Exercise directions.
Strip out all images, then restate the data verbatim.

Dataset extract.

********

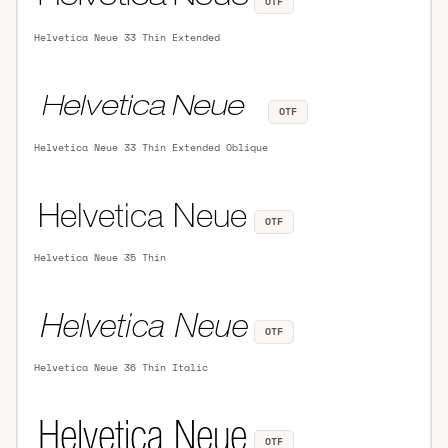
OTF
Helvetica Neue 33 Thin Extended
OTF
Helvetica Neue 33 Thin Extended Oblique
OTF
Helvetica Neue 35 Thin
OTF
Helvetica Neue 36 Thin Italic
OTF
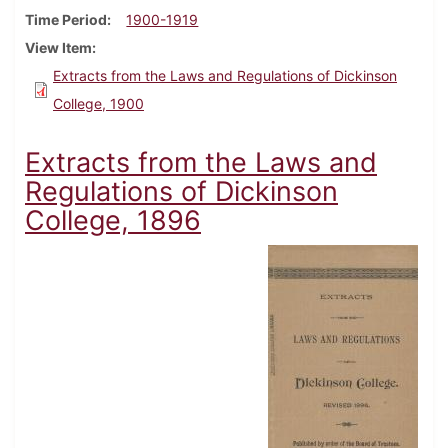
Time Period
1900-1919
View Item
Extracts from the Laws and Regulations of Dickinson
College, 1900
Extracts from the Laws and
Regulations of Dickinson
College, 1896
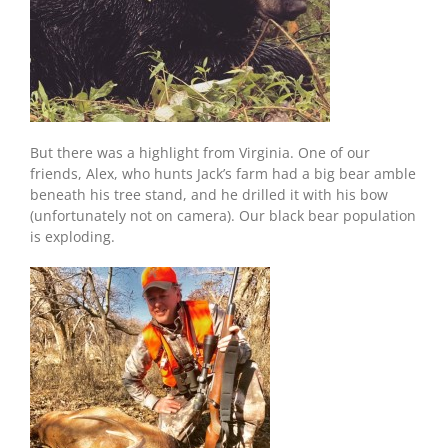
But there was a highlight from Virginia. One of our
friends, Alex, who hunts Jack’s farm had a big bear amble
beneath his tree stand, and he drilled it with his bow
(unfortunately not on camera). Our black bear population
is exploding.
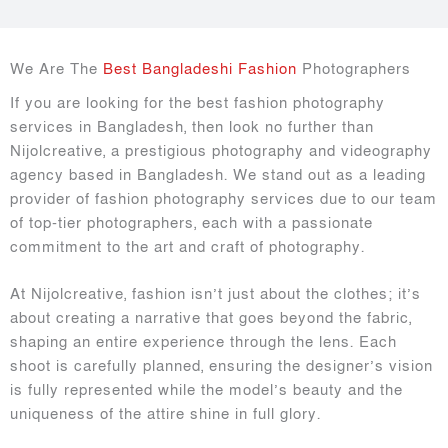
We Are The
Best Bangladeshi Fashion
Photographers
If you are looking for the best fashion photography
services in Bangladesh, then look no further than
Nijolcreative, a prestigious photography and videography
agency based in Bangladesh. We stand out as a leading
provider of fashion photography services due to our team
of top-tier photographers, each with a passionate
commitment to the art and craft of photography.
At Nijolcreative, fashion isn’t just about the clothes; it’s
about creating a narrative that goes beyond the fabric,
shaping an entire experience through the lens. Each
shoot is carefully planned, ensuring the designer’s vision
is fully represented while the model’s beauty and the
uniqueness of the attire shine in full glory.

********

Answer space.
OTF
Helvetica Neue 33 Thin Extended
OTF
Helvetica Neue 33 Thin Extended Oblique
OTF
Helvetica Neue 35 Thin
OTF
Helvetica Neue 36 Thin Italic
OTF
Time Period
1900-1919
View Item
Extracts from the Laws and Regulations of Dickinson
College, 1900
Extracts from the Laws and
Regulations of Dickinson
College, 1896
But there was a highlight from Virginia. One of our
friends, Alex, who hunts Jack’s farm had a big bear amble
beneath his tree stand, and he drilled it with his bow
(unfortunately not on camera). Our black bear population
is exploding.
We Are The
Best Bangladeshi Fashion
Photographers
If you are looking for the best fashion photography
services in Bangladesh, then look no further than
Nijolcreative, a prestigious photography and videography
agency based in Bangladesh. We stand out as a leading
provider of fashion photography services due to our team
of top-tier photographers, each with a passionate
commitment to the art and craft of photography.
At Nijolcreative, fashion isn’t just about the clothes; it’s
about creating a narrative that goes beyond the fabric,
shaping an entire experience through the lens. Each
shoot is carefully planned, ensuring the designer’s vision
is fully represented while the model’s beauty and the
uniqueness of the attire shine in full glory.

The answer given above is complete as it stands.